IP Strategies for Changing Times

By Louis Carbonneau

With all the recent and well documented turmoil weakening the US patent system at the same time Europe is moving toward a unified patent, the imminent passage of the Defend Trade Secrets Act and the White House finally recognizing the extensive damage to the US economy caused by cyber hacking, just to name a few, the IP landscape is changing fast and traditional intellectual property strategies are looking a lot like investment strategies back in 2008-2009; they probably no longer work!

In case anyone forgot, intellectual property is still the cornerstone of most technology centered businesses: the vast majority of the assets developed and owned by technology companies are intangible assets, i.e., they reside in their internal information and employees’ brains  (Intellectual Capital or “IC”) and the output thereof (Intellectual Property or “IP”). It is estimated that in excess of 85% of the valuation of the Nasdaq Index companies (and of the new global wealth being created) lies in intangible assets. With smaller technology companies, this percentage is sometimes close to 100%. Not convinced? Try selling your office equipment and your computers and see how much money you will raise…

Nowadays, most technology based companies eventually fail or succeed in large part because of the way they handle their intellectual capital assets and convert those into strategic intellectual property assets (we call this the “IQ to IP Conversion Ratio”) that allow them to enjoy a sustainable competitive advantage over their competitors. As the saying goes: “Innovation without protection is philanthropy!”

We have been reviewing and conducting IP strategies for companies for years and there are certain common mistakes we keep observing that most companies make and which are worth mentioning.

  1. Filing Invalid patents. Most companies we know will readily file patents on ‘inventions’ they made without reflecting upon their strategic value (or absence thereof) to the business and without knowing whether these will indeed lead to  valid and enforceable patents. In other words, businesses pay significant money (up to 25K per patent) to secure  rights that may be irrelevant or illusory (often both) when they most need it, giving them and their investors a false sense of security about the strength of their IP position. When one simply considers that US patents are currently being invalidated at a rate of 70-80% based on the existence of prior art, it is mind boggling to think that any new patent can still be drafted without having done a full prior art search which, for about 10% of the cost above, would have indicated whether it is worth going any further.

Human keypoint data
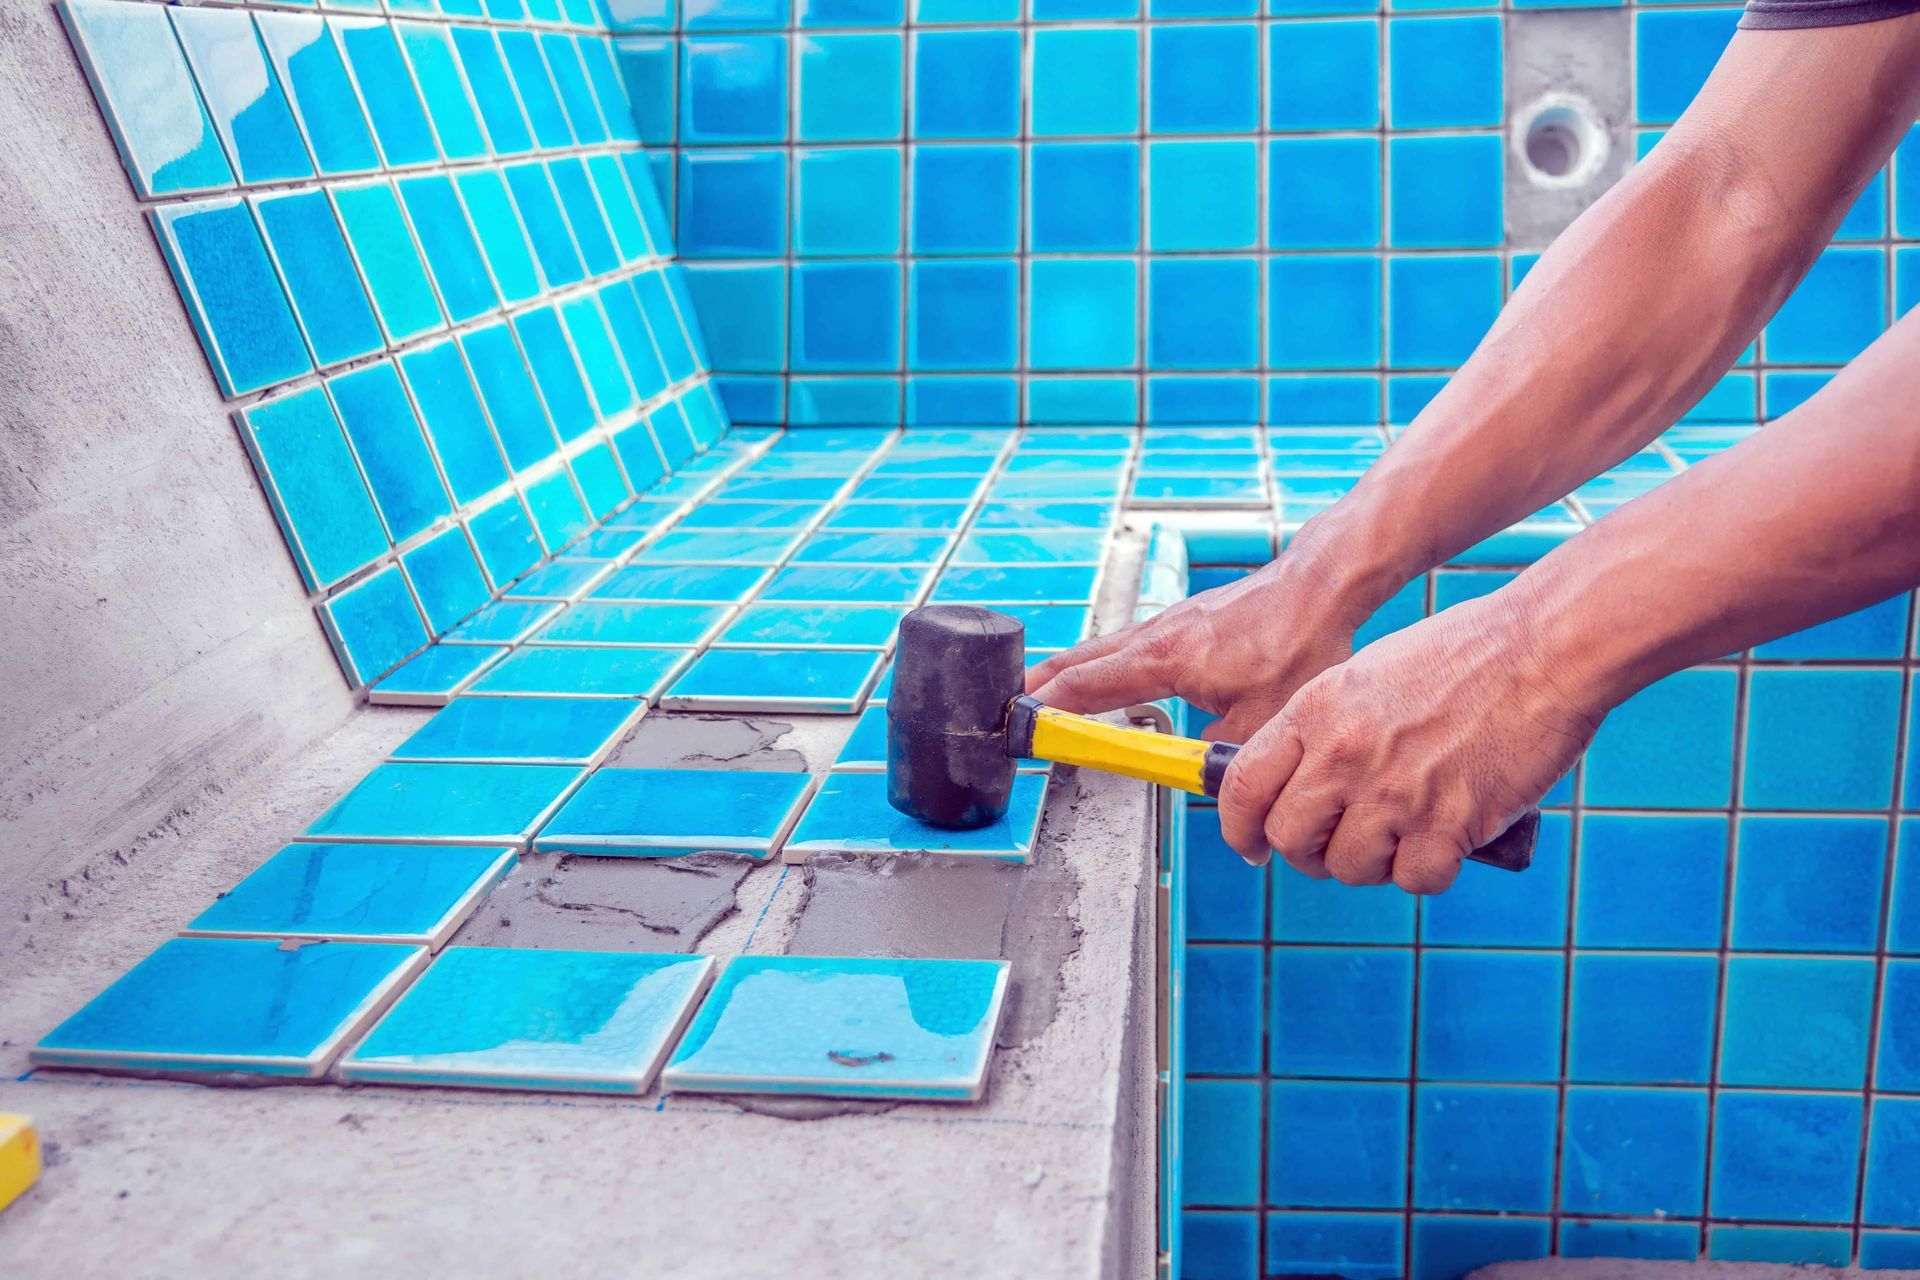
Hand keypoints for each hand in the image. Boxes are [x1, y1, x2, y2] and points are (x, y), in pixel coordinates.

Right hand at [1025, 533, 1375, 745]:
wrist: (1319, 586)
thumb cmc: (1297, 642)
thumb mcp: (1263, 719)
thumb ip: (1224, 756)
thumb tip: (1207, 779)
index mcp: (1162, 659)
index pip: (1084, 687)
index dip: (1047, 710)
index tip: (1019, 727)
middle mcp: (1154, 635)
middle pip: (1077, 661)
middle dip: (1039, 685)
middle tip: (1008, 709)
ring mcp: (1167, 623)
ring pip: (1101, 649)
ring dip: (1068, 672)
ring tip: (1043, 694)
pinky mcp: (1184, 620)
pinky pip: (1124, 643)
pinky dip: (1100, 662)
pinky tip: (1108, 676)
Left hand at [1218, 587, 1601, 893]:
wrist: (1542, 649)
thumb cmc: (1464, 655)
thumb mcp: (1365, 676)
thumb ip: (1325, 730)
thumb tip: (1300, 784)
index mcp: (1315, 712)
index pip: (1243, 788)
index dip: (1239, 829)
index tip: (1251, 846)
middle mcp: (1343, 755)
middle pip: (1290, 839)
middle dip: (1308, 853)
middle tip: (1338, 845)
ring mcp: (1393, 793)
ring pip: (1349, 868)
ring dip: (1373, 863)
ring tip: (1402, 832)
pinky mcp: (1447, 824)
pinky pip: (1414, 879)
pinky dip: (1428, 871)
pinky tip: (1445, 839)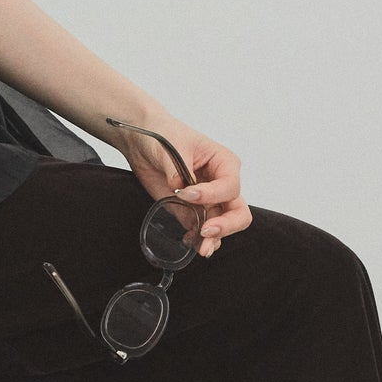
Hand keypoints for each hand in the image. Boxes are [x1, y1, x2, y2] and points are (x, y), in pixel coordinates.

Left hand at [108, 113, 252, 257]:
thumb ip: (177, 167)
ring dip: (214, 238)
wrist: (142, 142)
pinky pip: (202, 230)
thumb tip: (179, 185)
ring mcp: (208, 200)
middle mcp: (221, 184)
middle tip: (207, 230)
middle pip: (238, 212)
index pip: (229, 187)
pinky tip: (190, 242)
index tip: (186, 193)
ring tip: (201, 247)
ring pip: (223, 225)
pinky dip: (199, 239)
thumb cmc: (163, 134)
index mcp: (224, 163)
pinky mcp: (191, 211)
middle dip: (226, 225)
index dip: (211, 194)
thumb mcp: (172, 145)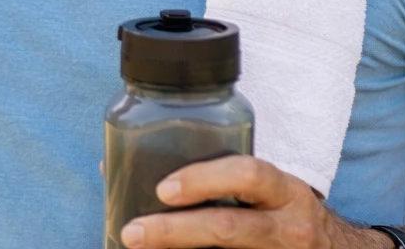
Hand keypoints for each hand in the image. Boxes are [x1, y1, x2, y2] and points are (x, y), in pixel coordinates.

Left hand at [119, 156, 388, 248]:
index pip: (249, 175)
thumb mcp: (266, 188)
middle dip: (175, 231)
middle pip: (229, 229)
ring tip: (138, 246)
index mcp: (284, 191)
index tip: (164, 189)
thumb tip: (116, 164)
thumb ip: (216, 174)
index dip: (206, 179)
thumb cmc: (281, 210)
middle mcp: (288, 227)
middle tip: (133, 232)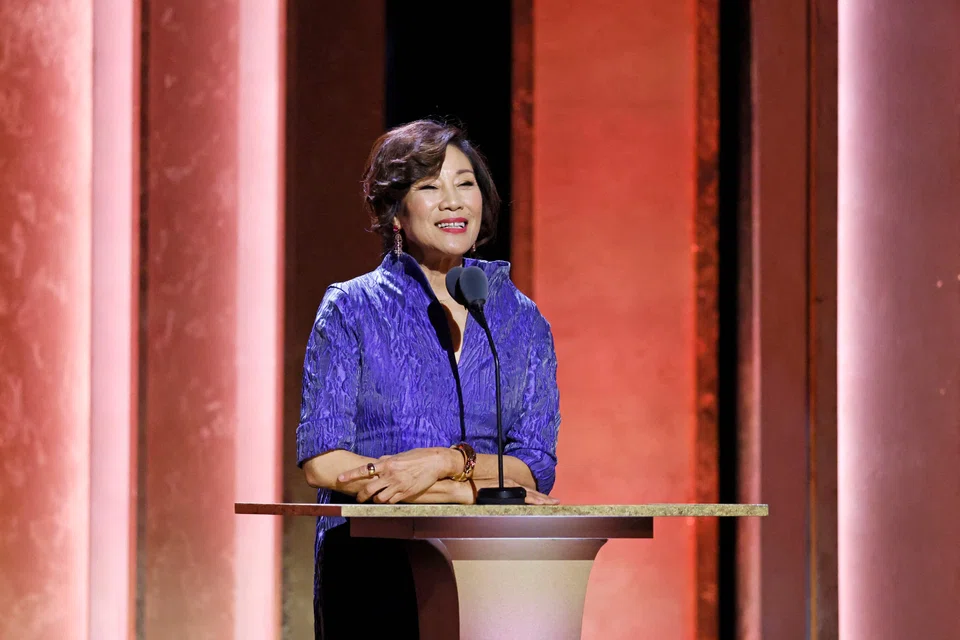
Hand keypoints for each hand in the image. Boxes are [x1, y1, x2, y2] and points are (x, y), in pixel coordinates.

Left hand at [340, 447, 460, 503]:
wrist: (434, 463)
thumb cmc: (418, 456)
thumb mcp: (400, 455)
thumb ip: (387, 460)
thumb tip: (378, 462)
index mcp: (387, 463)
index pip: (364, 470)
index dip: (350, 475)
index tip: (340, 478)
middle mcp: (390, 475)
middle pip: (369, 489)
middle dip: (361, 495)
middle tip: (359, 497)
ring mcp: (398, 485)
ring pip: (379, 498)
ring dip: (376, 499)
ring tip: (376, 498)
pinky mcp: (406, 494)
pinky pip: (391, 501)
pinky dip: (387, 501)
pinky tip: (389, 498)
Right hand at [470, 478, 559, 504]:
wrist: (464, 487)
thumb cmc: (472, 491)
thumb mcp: (488, 496)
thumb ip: (497, 500)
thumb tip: (503, 509)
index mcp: (507, 485)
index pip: (525, 491)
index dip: (537, 496)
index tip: (547, 500)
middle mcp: (510, 483)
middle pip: (531, 491)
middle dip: (544, 497)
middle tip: (556, 502)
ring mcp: (508, 486)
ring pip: (529, 493)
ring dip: (541, 498)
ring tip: (552, 503)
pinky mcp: (506, 490)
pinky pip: (523, 496)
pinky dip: (533, 500)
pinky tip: (541, 503)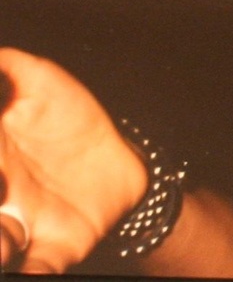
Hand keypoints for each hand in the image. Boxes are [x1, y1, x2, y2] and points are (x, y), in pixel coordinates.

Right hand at [0, 48, 146, 272]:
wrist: (122, 161)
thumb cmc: (71, 121)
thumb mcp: (43, 84)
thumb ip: (14, 68)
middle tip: (3, 181)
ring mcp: (21, 225)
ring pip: (0, 242)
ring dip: (0, 244)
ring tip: (5, 243)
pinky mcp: (54, 248)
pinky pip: (39, 268)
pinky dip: (35, 272)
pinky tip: (31, 270)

Instructions for the task
Write the next part of the article on intellectual property strategies, starting right after its last sentence. The items above play no part in this work.

Response box
  2. Filing Undetectable Patents. Most companies do not understand when an innovation is better protected by patent, by trade secrets or by making a defensive publication (to present others from patenting it). We use great tools to help make that decision easier. Without entering into the details, suffice it to say that if it is practically impossible to detect of someone else is practicing your invention, the patent you obtained at great cost is most likely to be unenforceable as you cannot make your case of infringement based on publicly available information. Worse, you will have told the rest of the world how you perfected your innovation over the years without any of the benefits of having a patent thereon. Remember, innovation without protection is…
  3. Neglecting Other Types of IP Protection. IP is a lot more than patents and trade secrets. As many startups have proven, neither the value of a brand (e.g., Angry Birds), which is the buzz word for trademarks, nor that of “eyeballs” (or goodwill), i.e. the amount of people using your products, even if for free (Facebook being the poster child) should be overlooked. Therefore, the branding strategy of any company is paramount. Trade dress and industrial designs (called “design patents” in the US) are also available to protect nonfunctional elements of products or services. In the fierce mobile patent war waged these past years between Apple and Samsung, it is ironic to remember that what really carried the day in court at the end had to do with the following look alike icons, Apple’s being protected by a design patent.    Funny how things work sometimes…
  4. Not knowing if They Infringe Someone Else’s IP. I am always amazed to see how many billions of dollars are invested in new businesses each year without the slightest regard to whether they might not be able to offer their products or services without infringing the IP rights of others. We are not talking Fortune 500 who couldn’t possibly review all of their competitors’ IP before launching yet another product; I am referring to startups who are one trick ponies for the most part. Conducting a tailored Freedom to Operate, when done right, is neither expensive nor complex and it can bring a very high level of comfort (or discomfort in certain cases) knowing it like it is. Yet, very few investors are focused on this and they routinely invest in products that are ‘dead on arrival’ or whose profitability could be severely hampered by future ongoing royalty obligations.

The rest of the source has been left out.